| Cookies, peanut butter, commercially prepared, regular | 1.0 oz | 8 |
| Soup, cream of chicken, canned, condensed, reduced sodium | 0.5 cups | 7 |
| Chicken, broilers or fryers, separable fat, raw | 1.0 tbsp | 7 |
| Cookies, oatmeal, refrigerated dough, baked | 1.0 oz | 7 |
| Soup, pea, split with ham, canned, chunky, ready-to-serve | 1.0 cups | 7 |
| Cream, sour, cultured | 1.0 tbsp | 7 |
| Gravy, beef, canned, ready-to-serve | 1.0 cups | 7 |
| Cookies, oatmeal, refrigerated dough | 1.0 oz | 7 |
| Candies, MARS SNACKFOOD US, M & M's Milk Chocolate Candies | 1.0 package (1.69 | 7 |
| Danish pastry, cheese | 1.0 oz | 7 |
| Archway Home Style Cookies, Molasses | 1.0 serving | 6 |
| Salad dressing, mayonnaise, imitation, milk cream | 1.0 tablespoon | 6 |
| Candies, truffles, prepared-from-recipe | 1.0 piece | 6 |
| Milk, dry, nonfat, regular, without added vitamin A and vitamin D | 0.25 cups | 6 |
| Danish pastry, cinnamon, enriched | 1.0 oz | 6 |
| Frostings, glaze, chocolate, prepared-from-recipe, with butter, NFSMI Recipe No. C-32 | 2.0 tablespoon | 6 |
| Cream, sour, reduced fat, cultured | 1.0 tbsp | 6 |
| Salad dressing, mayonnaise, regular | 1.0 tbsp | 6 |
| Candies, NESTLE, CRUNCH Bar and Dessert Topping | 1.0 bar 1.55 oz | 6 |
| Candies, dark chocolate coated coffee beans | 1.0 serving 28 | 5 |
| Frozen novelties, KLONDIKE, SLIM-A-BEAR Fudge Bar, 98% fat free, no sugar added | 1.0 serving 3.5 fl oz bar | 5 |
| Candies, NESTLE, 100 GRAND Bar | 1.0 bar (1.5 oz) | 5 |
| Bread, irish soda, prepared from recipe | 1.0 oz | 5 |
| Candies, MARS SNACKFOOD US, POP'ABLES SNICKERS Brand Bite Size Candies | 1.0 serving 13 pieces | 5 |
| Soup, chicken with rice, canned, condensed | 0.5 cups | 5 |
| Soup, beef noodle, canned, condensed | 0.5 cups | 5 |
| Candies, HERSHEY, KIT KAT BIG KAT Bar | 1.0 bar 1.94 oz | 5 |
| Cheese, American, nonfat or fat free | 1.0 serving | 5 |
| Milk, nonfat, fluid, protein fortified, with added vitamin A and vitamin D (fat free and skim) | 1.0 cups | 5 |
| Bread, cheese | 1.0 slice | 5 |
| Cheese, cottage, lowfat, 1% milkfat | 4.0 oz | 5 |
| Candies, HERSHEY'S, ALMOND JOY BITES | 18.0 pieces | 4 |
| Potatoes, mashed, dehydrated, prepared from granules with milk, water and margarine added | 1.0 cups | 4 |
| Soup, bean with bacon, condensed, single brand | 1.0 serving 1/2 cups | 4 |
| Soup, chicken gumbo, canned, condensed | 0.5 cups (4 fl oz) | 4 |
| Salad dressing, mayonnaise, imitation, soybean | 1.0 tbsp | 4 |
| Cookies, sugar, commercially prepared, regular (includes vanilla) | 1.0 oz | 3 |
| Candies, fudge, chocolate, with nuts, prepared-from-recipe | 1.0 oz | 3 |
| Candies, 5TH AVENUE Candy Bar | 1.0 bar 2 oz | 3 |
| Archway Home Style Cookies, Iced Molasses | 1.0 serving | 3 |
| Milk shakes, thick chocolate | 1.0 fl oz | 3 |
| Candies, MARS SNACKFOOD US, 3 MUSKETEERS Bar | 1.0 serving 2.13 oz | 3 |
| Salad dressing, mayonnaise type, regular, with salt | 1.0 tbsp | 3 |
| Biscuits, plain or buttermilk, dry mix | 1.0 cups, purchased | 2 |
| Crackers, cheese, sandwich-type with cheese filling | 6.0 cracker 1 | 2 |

--

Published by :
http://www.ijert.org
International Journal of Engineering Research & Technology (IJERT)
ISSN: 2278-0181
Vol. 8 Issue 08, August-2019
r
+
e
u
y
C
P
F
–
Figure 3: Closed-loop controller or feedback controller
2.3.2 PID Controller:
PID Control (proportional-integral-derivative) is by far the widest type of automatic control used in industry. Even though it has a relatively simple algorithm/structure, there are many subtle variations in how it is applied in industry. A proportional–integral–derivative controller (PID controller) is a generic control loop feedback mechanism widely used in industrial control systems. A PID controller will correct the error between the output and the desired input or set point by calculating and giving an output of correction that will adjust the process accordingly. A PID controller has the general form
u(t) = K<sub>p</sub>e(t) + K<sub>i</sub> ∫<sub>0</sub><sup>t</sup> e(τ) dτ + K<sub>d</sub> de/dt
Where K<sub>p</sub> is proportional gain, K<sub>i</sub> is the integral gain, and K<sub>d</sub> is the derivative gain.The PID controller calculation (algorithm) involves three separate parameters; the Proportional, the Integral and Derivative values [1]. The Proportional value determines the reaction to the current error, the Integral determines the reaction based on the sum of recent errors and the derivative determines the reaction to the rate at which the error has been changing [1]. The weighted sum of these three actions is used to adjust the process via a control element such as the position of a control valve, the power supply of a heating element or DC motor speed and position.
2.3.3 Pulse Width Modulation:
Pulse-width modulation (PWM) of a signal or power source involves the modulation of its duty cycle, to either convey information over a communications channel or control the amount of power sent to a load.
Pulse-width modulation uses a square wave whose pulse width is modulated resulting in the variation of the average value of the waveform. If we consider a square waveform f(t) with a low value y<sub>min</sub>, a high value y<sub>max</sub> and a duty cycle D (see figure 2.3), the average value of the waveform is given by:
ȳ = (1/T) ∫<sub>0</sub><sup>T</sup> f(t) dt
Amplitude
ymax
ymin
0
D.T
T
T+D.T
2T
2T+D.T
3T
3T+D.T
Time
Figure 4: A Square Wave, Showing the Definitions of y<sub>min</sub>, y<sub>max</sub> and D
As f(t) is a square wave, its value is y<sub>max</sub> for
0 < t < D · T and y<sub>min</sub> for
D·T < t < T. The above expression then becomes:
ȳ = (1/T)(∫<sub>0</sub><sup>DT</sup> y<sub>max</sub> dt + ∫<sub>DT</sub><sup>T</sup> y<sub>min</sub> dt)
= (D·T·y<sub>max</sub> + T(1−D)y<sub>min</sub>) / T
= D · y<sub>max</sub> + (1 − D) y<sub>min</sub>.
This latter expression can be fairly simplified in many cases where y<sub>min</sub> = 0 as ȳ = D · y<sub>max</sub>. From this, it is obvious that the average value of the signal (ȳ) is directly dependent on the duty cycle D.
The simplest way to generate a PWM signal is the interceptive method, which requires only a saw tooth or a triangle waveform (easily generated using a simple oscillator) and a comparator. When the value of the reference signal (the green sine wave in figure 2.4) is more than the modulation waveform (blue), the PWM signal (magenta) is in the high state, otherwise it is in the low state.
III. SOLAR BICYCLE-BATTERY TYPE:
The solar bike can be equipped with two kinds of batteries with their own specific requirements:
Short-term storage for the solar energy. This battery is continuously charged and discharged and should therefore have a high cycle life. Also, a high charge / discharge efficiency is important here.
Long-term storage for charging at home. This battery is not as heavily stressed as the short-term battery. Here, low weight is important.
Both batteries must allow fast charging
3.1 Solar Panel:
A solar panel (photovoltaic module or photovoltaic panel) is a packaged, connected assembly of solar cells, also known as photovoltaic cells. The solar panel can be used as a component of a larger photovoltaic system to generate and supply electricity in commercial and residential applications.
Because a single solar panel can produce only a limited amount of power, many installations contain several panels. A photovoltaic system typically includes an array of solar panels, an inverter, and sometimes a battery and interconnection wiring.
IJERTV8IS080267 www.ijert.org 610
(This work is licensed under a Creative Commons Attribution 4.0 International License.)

==

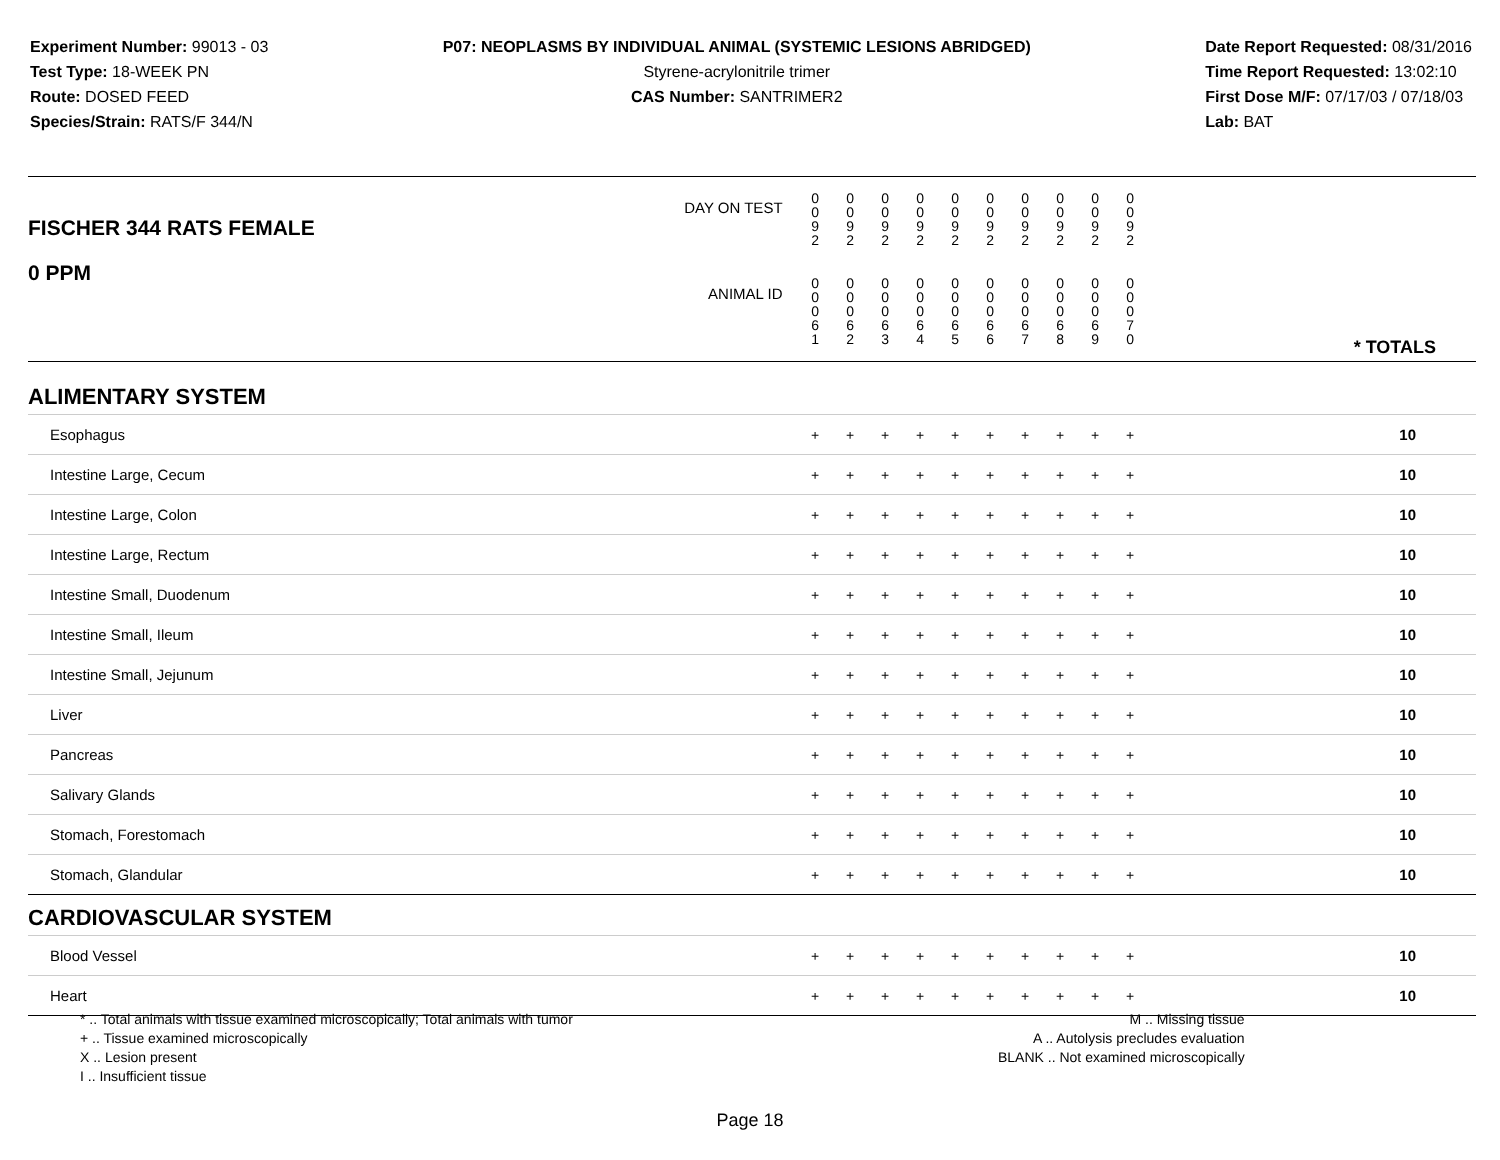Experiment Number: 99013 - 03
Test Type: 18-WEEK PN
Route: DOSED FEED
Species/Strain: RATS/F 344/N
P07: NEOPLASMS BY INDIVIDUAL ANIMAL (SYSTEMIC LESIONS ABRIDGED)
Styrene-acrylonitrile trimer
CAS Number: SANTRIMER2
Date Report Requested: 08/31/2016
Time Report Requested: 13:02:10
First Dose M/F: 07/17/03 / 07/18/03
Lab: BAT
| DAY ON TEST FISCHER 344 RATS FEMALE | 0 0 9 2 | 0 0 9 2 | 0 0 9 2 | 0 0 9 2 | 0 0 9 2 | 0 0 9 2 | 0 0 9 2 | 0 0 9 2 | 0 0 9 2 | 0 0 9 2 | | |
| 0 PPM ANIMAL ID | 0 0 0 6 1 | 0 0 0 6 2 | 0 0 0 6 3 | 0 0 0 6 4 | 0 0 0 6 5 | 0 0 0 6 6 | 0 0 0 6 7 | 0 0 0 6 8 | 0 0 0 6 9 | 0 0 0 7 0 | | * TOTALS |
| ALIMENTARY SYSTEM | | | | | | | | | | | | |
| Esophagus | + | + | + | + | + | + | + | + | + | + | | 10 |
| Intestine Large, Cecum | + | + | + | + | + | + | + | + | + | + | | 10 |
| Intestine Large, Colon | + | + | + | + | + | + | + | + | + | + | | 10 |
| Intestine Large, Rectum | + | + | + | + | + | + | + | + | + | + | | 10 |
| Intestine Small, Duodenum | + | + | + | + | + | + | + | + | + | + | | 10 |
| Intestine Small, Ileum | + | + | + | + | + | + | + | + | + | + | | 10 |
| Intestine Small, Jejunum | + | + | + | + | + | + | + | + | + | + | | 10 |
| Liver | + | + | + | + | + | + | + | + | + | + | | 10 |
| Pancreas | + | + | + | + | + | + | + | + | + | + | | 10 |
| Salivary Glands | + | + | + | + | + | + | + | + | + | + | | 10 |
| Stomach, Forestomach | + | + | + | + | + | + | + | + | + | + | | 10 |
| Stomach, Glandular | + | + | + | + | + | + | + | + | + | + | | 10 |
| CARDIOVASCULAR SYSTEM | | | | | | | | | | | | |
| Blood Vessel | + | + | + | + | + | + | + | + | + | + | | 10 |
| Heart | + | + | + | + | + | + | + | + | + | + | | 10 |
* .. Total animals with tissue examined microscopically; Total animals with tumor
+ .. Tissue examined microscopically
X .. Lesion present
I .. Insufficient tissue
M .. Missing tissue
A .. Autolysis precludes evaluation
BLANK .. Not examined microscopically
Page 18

REQUIREMENT ▸ Your answer should consist only of the lines above between the line holding "0.5 cups | 7 |" and the line holding "chunky, ready-to-serve | 1.0 cups | 7 |", inclusive, each transcribed exactly.

WRITTEN REPLY ▸
| Soup, cream of chicken, canned, condensed, reduced sodium | 0.5 cups | 7 |
| Chicken, broilers or fryers, separable fat, raw | 1.0 tbsp | 7 |
| Cookies, oatmeal, refrigerated dough, baked | 1.0 oz | 7 |
| Soup, pea, split with ham, canned, chunky, ready-to-serve | 1.0 cups | 7 |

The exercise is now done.